Repeat exactly the lines below that lie between the line with "I just finished" and the line with "technique on", counting both of those lines as part of the answer.

- STUDY MATERIAL:
================

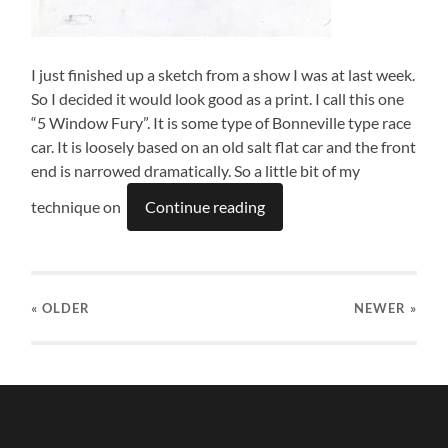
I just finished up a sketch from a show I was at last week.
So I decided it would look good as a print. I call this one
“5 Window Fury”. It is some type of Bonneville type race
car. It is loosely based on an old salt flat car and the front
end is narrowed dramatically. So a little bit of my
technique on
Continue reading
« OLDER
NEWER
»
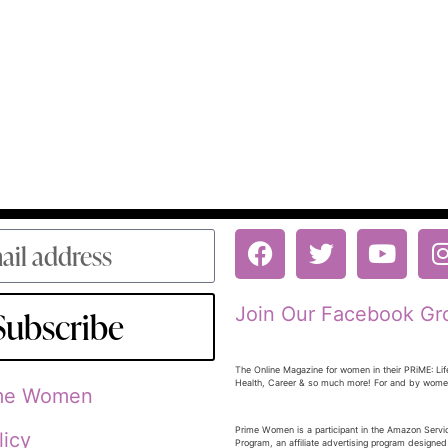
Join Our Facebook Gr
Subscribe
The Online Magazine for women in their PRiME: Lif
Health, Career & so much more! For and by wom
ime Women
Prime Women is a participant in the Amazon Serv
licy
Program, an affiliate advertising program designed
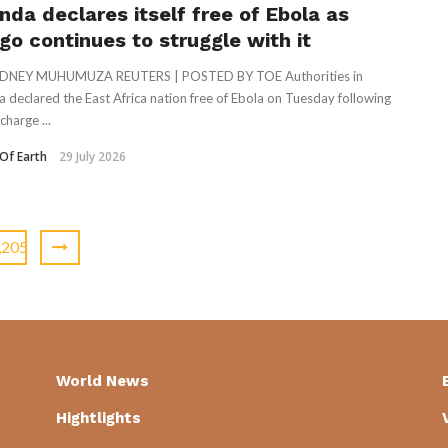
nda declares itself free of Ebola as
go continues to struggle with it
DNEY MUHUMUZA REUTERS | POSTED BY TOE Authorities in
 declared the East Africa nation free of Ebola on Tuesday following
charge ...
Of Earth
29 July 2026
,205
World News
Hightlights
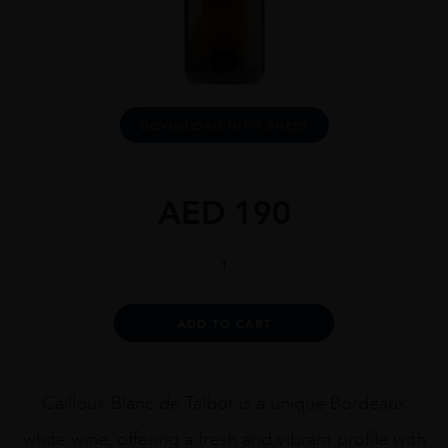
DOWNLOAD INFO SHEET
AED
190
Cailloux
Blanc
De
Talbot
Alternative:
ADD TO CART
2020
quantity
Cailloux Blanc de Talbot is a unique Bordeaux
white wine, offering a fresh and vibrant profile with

================

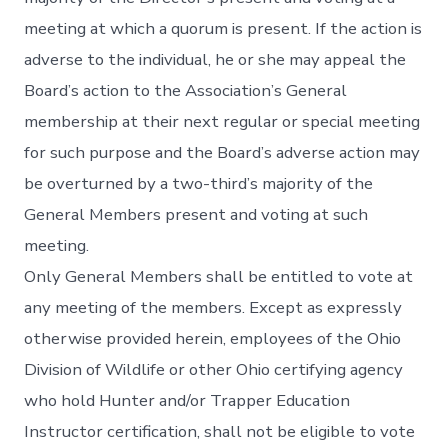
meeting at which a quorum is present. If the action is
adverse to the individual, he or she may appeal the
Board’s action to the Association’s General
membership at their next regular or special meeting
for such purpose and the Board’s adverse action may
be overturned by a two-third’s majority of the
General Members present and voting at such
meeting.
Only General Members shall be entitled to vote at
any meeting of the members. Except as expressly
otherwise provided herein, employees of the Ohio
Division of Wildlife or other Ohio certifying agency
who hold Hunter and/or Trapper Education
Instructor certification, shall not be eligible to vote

================

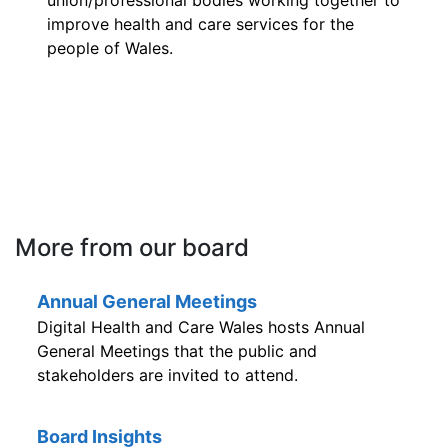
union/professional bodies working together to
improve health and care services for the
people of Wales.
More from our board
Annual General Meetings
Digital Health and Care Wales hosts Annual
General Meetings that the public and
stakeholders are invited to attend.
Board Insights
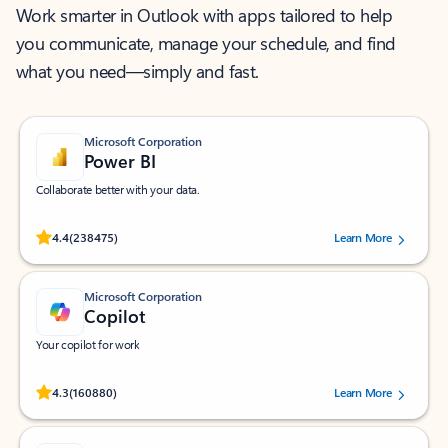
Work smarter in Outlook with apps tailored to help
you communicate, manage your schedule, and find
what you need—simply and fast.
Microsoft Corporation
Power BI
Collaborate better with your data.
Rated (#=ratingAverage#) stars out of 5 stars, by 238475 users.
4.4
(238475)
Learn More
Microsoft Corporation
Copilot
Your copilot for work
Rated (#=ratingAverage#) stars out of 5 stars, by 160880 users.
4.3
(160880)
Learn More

================

- ANSWER TO THIS TASK:
I just finished up a sketch from a show I was at last week.
So I decided it would look good as a print. I call this one
“5 Window Fury”. It is some type of Bonneville type race
car. It is loosely based on an old salt flat car and the front
end is narrowed dramatically. So a little bit of my
technique on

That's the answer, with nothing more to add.